Признаться, пепел Мерфи Силия так и не увидела. Мерфи ей принесли уже в бумажном пакете, а пакет она ни разу не открыла. Получается, что Мерфи в его сыпучем состоянии она не знала, но могла себе вообразить. И воображала она его себе много раз с тех пор, как этот Нири сунул ей в руки пакет с пеплом Мерфи и прочел ей прощальное письмо Мерфи (читать Силия не умела). В своем сыпучем состоянии Мерфи представлялся ей светло-серым и беззвучным, молчание его было невыносимо.

Молчал он и теперь, когда Силия, спрятавшись под приютской простыней, решила, что на нее сверху осыпается штукатурка или, иными словами, Мерфи. Тут ее накрыло другое детское воспоминание (после кремации Мерфи все ее детские воспоминания постоянно мешались с воспоминаниями о нем самом): искусственная новогодняя елочка под стеклянным колпаком, выставленная в витрине лавки старьевщика. Силия, проходя мимо в толпе таких же девочек в школьной форме, остановиться не посмела, но, взглянув в окно, успела заметить, как продавец берет в руки этот чудный сувенир, показывая кому-то, встряхивает его, и елочку осыпают белые хлопья. Силии тогда ужасно захотелось иметь такую елочку. Воспоминание длилось не более трех секунд. Вслед за этим ее конкретное и конструктивное мышление послушно вернулось к главной теме — Мерфи. Теперь Силия старалась воспроизвести по памяти то адресованное ей прощальное письмо, которое на самом деле было вовсе и не письмо, а скорее инструкция, некое руководство, как поступить с прахом, в сущности, это был письменный приказ, который она выучила от слова до слова.

Что касается моего тела, духа и души, то завещаю их сжечь, сложить в бумажный пакет и принести в театр на Эбби-стрит в Дублине, а во время антракта высыпать в туалете в унитаз… Силия запнулась, забыв, что там дальше, письмо она выучила давно, столько времени прошло, тут память ненадолго к ней вернулась …и исполнять все это без церемоний и траурных речей… и после этого померкла окончательно. Силия закусила большой палец и надеялась, как всегда, что боль утихнет и пройдет, как прошли многие другие вещи в ее жизни, но боль от этого письма не утихнет никогда.

Обо всем этом Мерфи, конечно, должен был знать. Нужно сказать, что Мерфи был двуликим, он был Янус. О двуликом Янусе Силии довелось узнать у одного астролога, к которому она пришла за консультацией по поводу своего возлюбленного еще в самом начале их знакомства (да-да, она была дальновидна).

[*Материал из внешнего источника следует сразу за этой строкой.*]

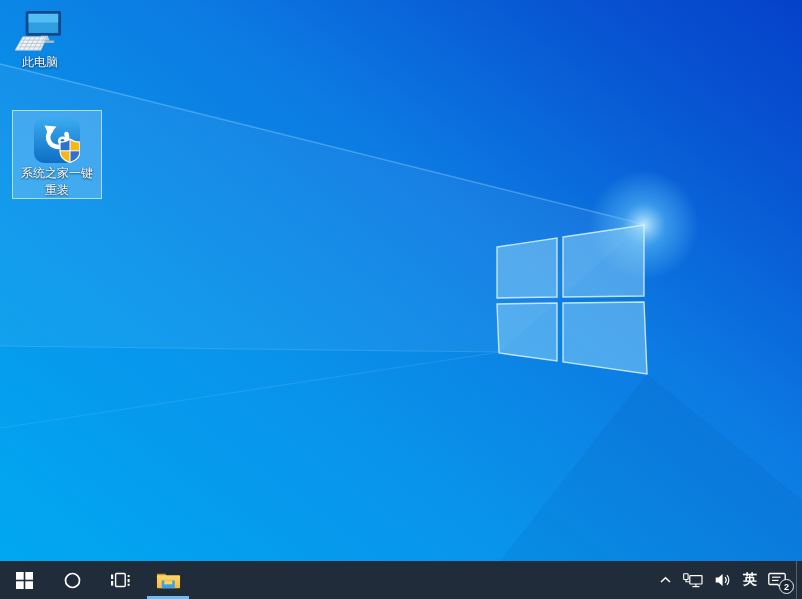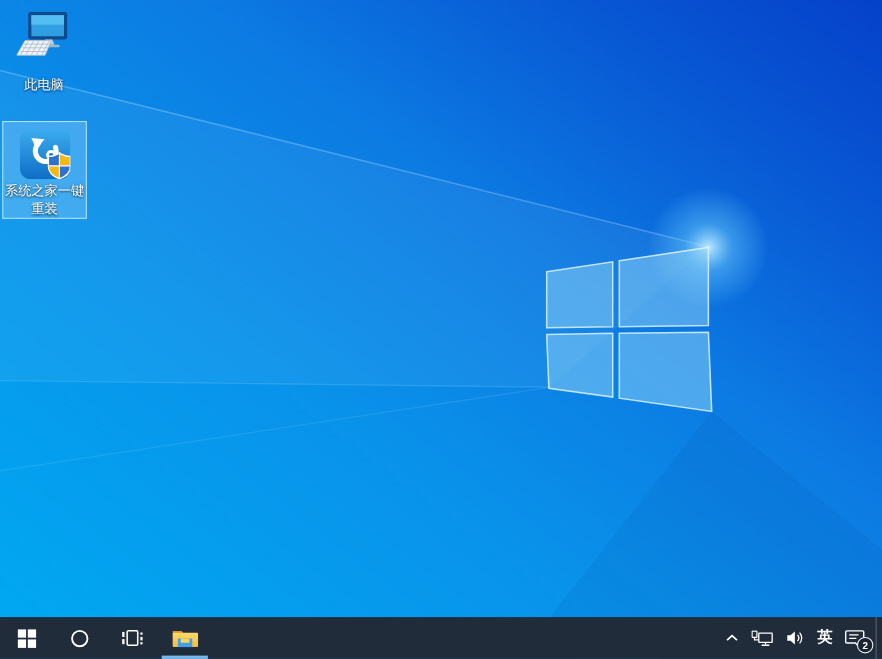"此电脑" #icon-this-pc .icon-label { margin-top: 16px -> 1px }
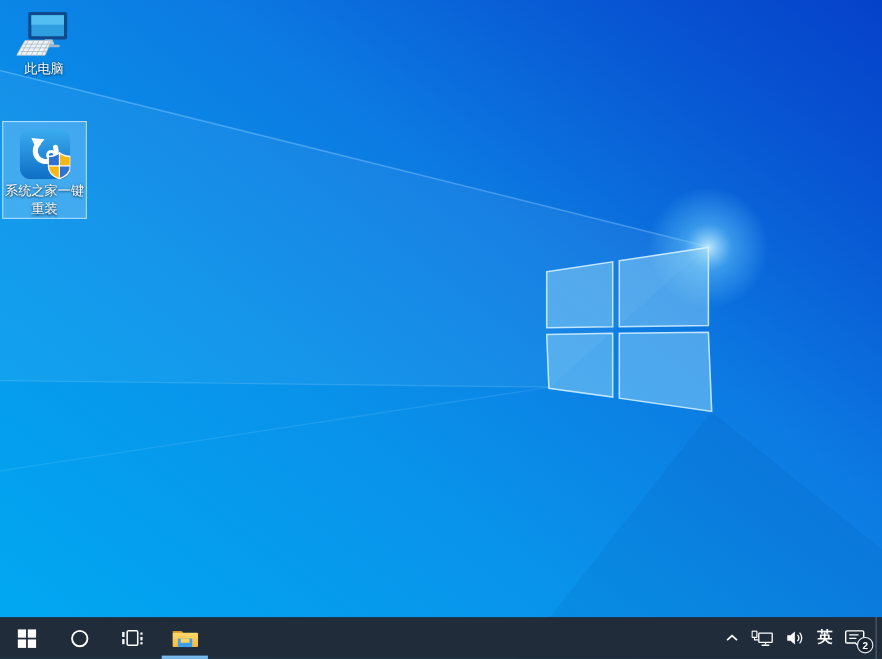"系统之家一键" #icon-app { left: 2px -> 12px; width: 77px -> 90px }
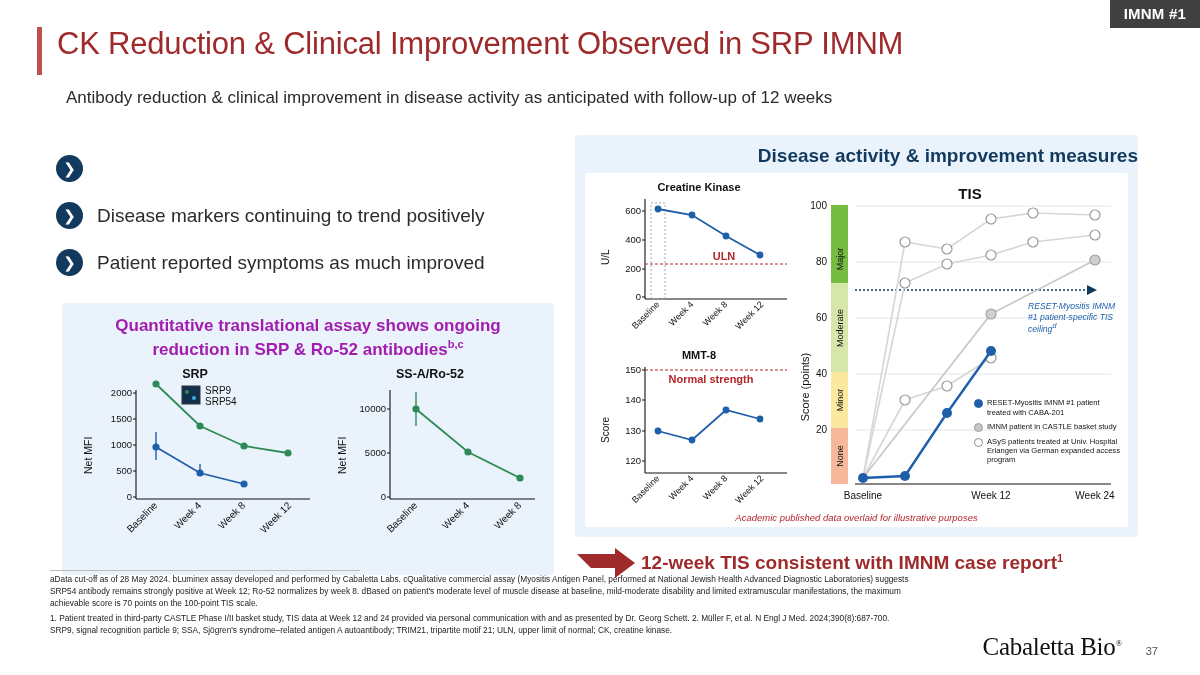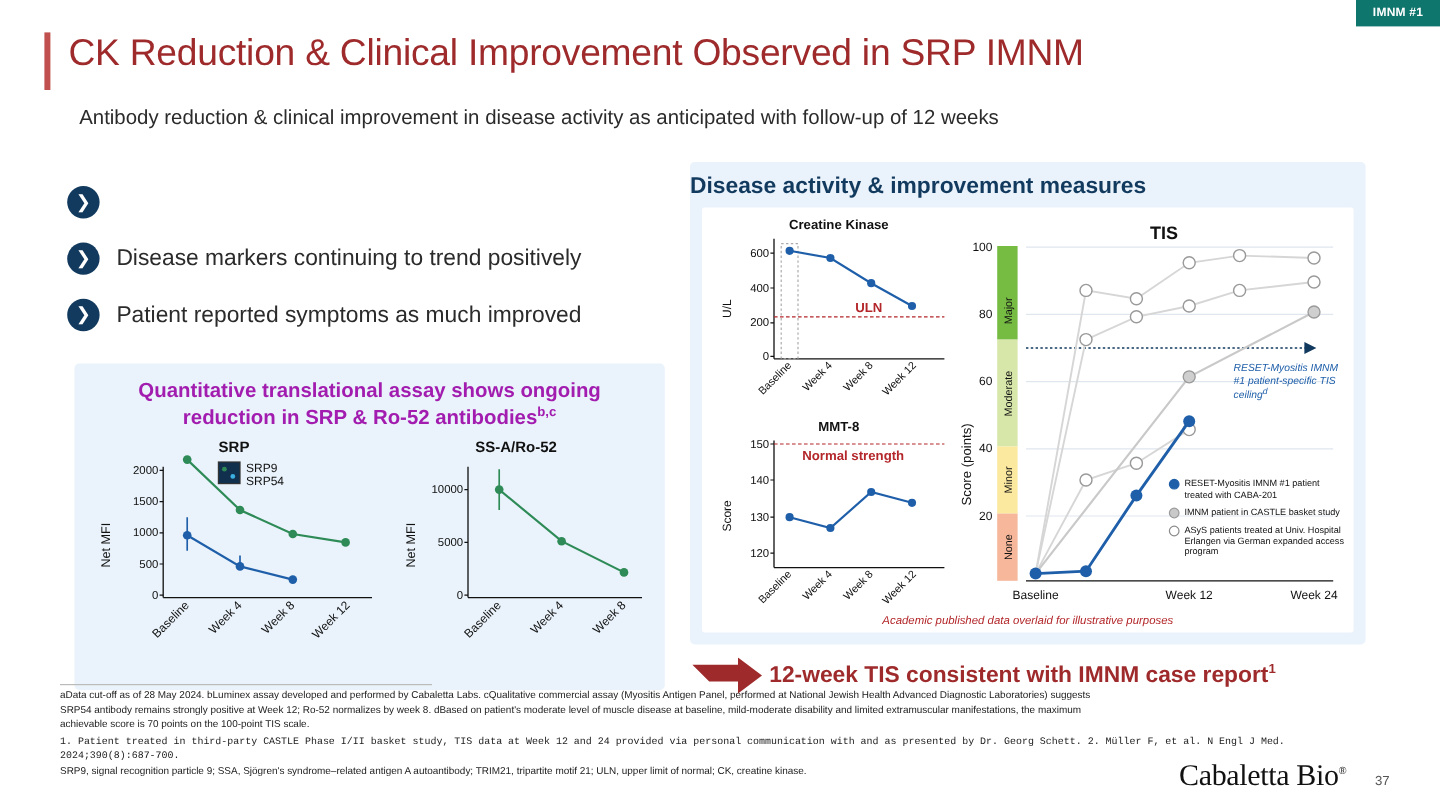"IMNM #1" .imnm-tag { background: #0f766e -> #404040; font-size: 10px -> 15px }
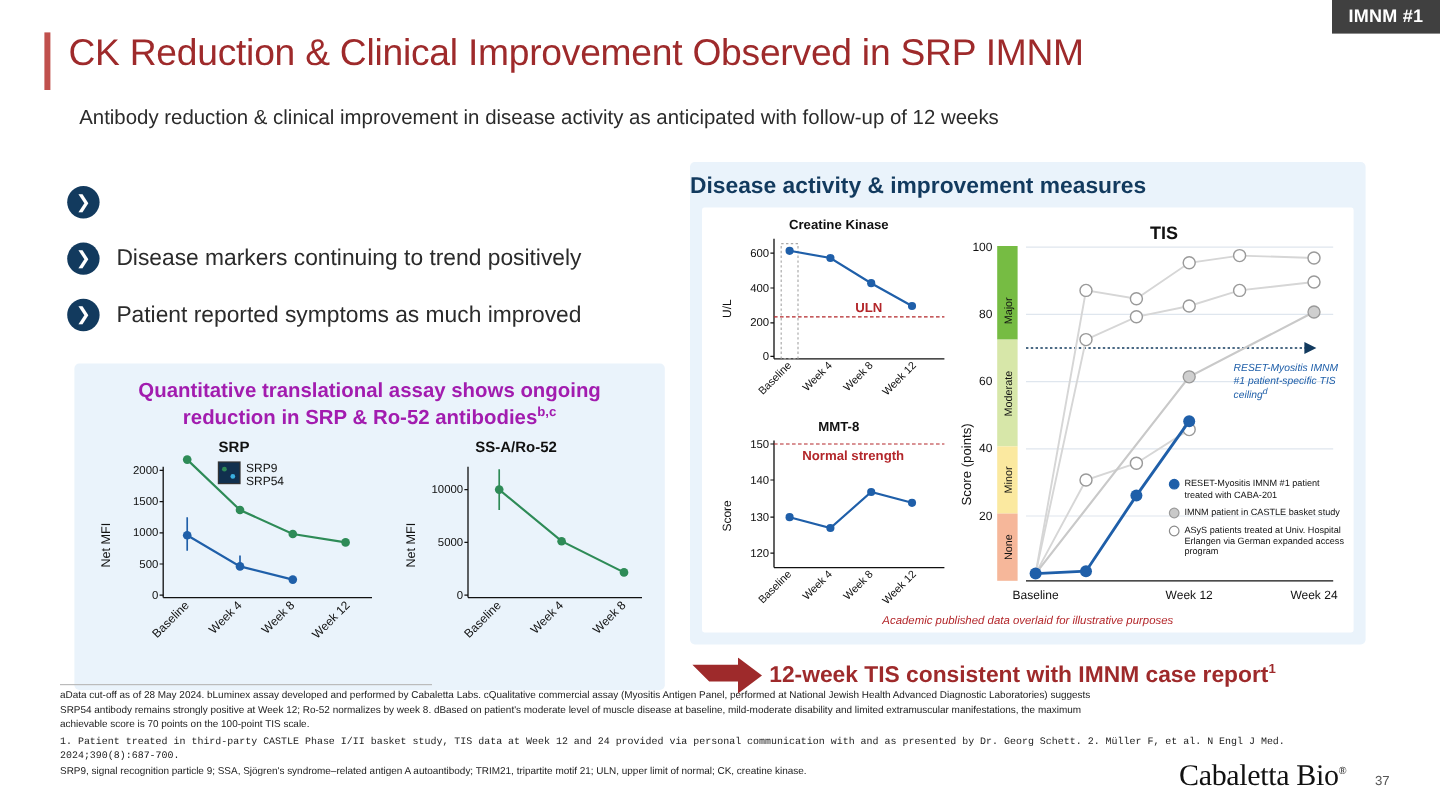"Disease activity & improvement measures" .disease-title { text-align: left -> right }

Именно у астролога она увидела изображение Януса и сразу догадалась о скрытых сторонах личности Мерфи, так что с гороскопом сверяться нужды уже не было, и так было понятно, что у такого человека (как Мерфи) было два лица: по одному с каждой стороны головы. Поначалу Силии это казалось практичным, и к Мерфи в образе Януса она относилась хорошо. Только позже она поняла, что означает такое двуличие.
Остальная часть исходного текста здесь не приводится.